Site neutral payment policies are one approach to curbing the growth of hospital outpatient spending. These policies require providers to charge the same amount for a service regardless of whether it was performed in a hospital outpatient department or a less intensive setting like a doctor’s office. Site neutral payments could reduce the amount of money spent on imaging and evaluation and management visits, but may not be appropriate for major surgeries like joint replacement.
Hospital outpatient services are also nearly three times more expensive in ESI than in Medicare. Policies that aim to align Medicare and ESI payments for outpatient care may be more suited to addressing the drivers of cost like outpatient surgery and other higher intensity procedures. Payment parity policies can also impact lower-cost, high-volume services like mammography and diagnostic testing. Effective approaches to addressing outpatient hospital costs will require creativity and a blended approach that accounts for the wide spectrum of care delivered in this setting.
Methods
We used facility and professional claims from HCCI’s Commercial Claims Database for this analysis. Our data set included claims with service dates occurring in 2018 and 2022 where the payer was the primary insurer. We restricted the population to individuals enrolled in employer sponsored insurance (ESI) who were under age 65 at the time of service.
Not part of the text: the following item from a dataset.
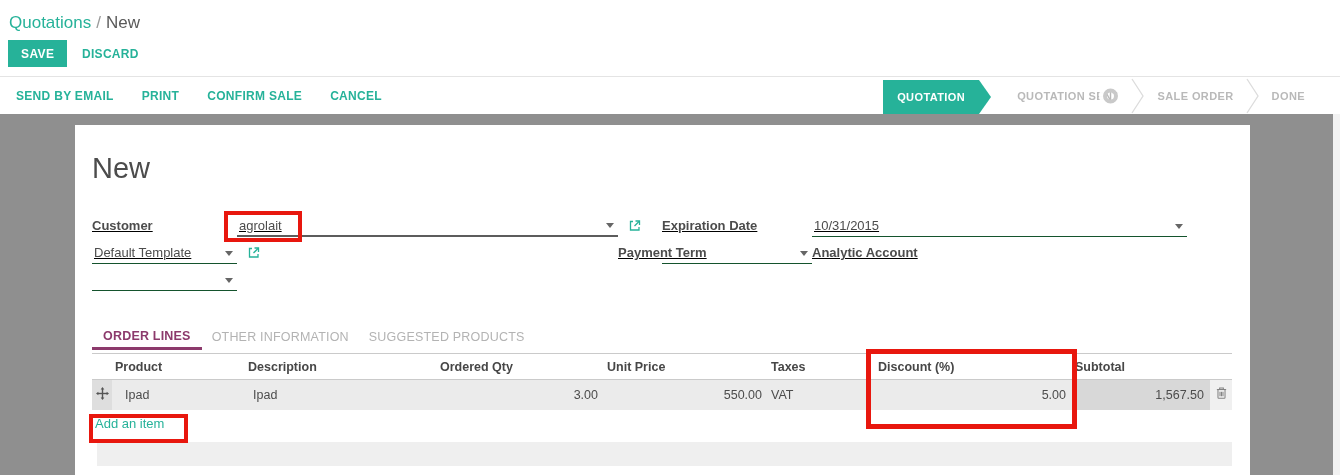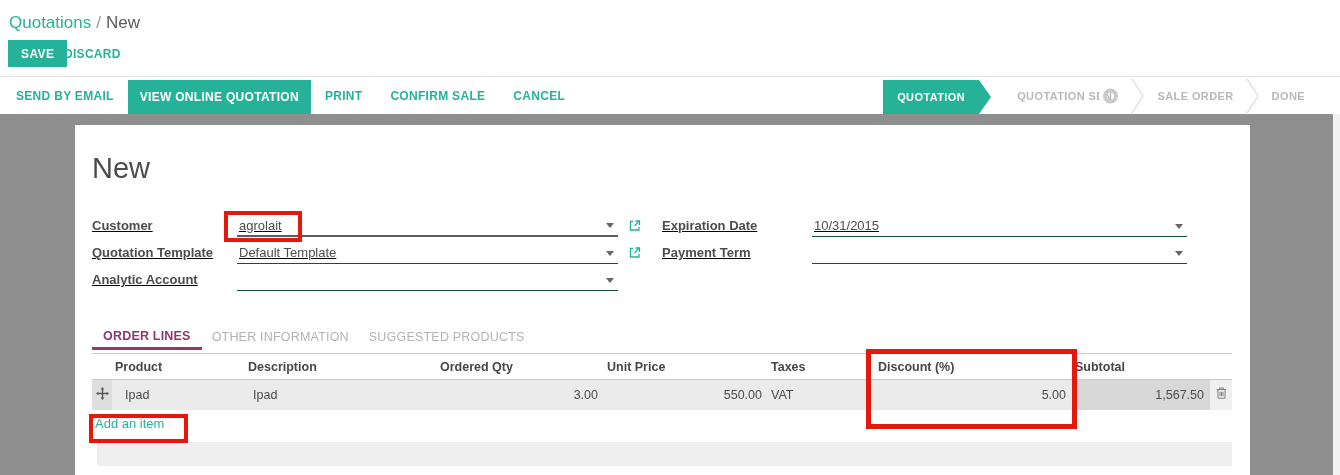"DISCARD" .discard-btn { left: 64px -> 82px }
We classified the service setting of each claim using Place of Service (POS) codes. Claims with a POS code of 19 or 22 were classified as hospital outpatient department (HOPD), claims with a POS code of 24 were classified as Ambulatory Surgical Center, and all other POS codes were grouped as “other facility types.”
We applied weights to the analytic data to develop estimates representative of the national population of ESI enrollees. HCCI developed a set of enrollee weights for individuals in our database that make the age, sex, and geographic (ZIP code) composition of the research data equivalent to the population of non-elderly adults enrolled in ESI from the American Community Survey 5-year Public Use Microdata Sample.
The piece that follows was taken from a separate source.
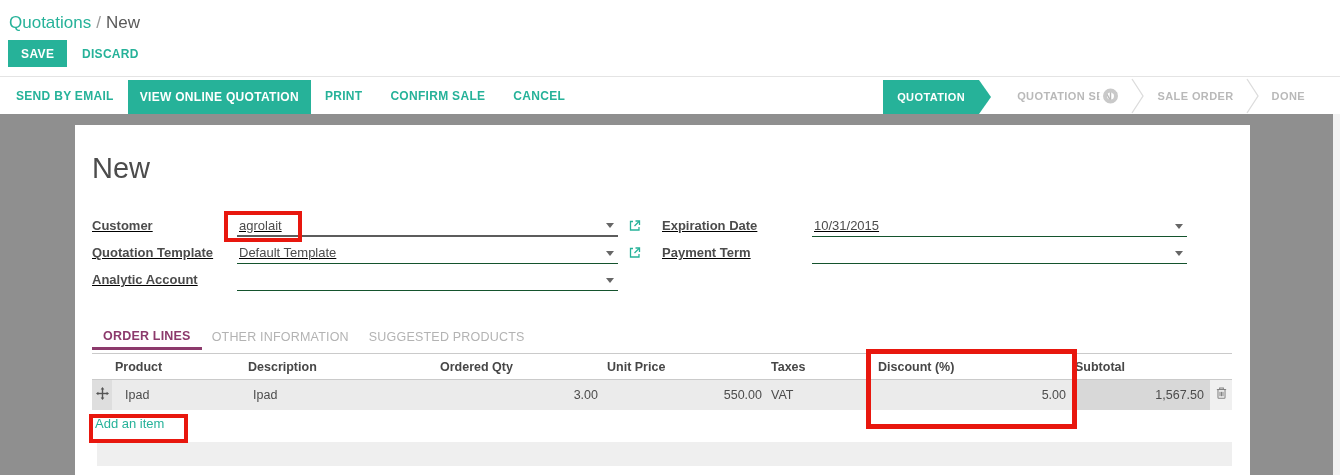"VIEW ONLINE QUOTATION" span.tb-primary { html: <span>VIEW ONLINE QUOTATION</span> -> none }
The units of analysis for this project were HOPD visits, which we defined as all claims incurred by a patient on a single date of service when that patient used any HOPD care. Outpatient visits may include care delivered by different providers (e.g. both a physician and a facility or multiple professional providers). When analyzing HOPD spending we included only dollars from claims with a POS indicating HOPD, even if other services were delivered during the same visit.
We classified visits and spending into service categories using a simplified version of Restructured Berenson-Eggers Type of Service (BETOS) Classification System (RBCS). We assigned RBCS codes to claims using a crosswalk developed by HCCI that links Healthcare Common Procedure Coding System (HCPCS) and UB-04 Revenue Codes to BETOS codes. The RBCS include eight categories based on procedure codes. We implemented a methodology from the Massachusetts Health Policy Commission (MA HPC) to further classify claims into the categories reported in this brief. This approach uses the Agency of Health Care Research and Quality (AHRQ) Surgery Flags to further refine RBCS groupings.
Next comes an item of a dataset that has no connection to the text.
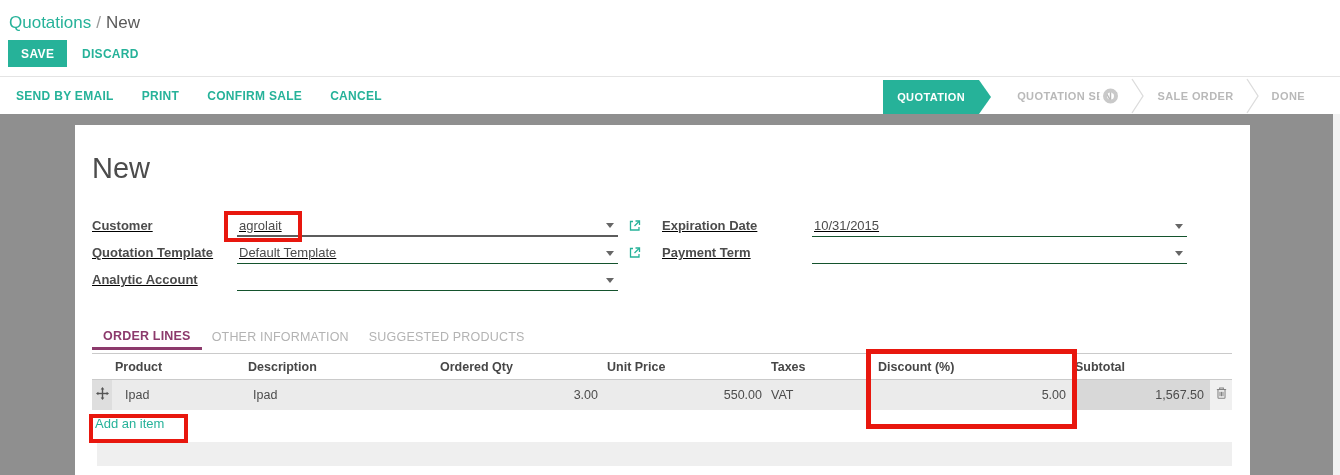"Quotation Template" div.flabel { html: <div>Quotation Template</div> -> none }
We assigned each HOPD visit to the category that represented the largest amount of spending during the visit, breaking ties randomly. All HOPD spending during the visit was assigned to the focal category to determine a “primary reason” for each visit. For example, this process assigned spending on testing and imaging that preceded surgery to the Major Surgery category because that spending would likely not have occurred in the absence of the surgery. The data in Figure 3 reflect the composition of spending based on the primary category for each visit.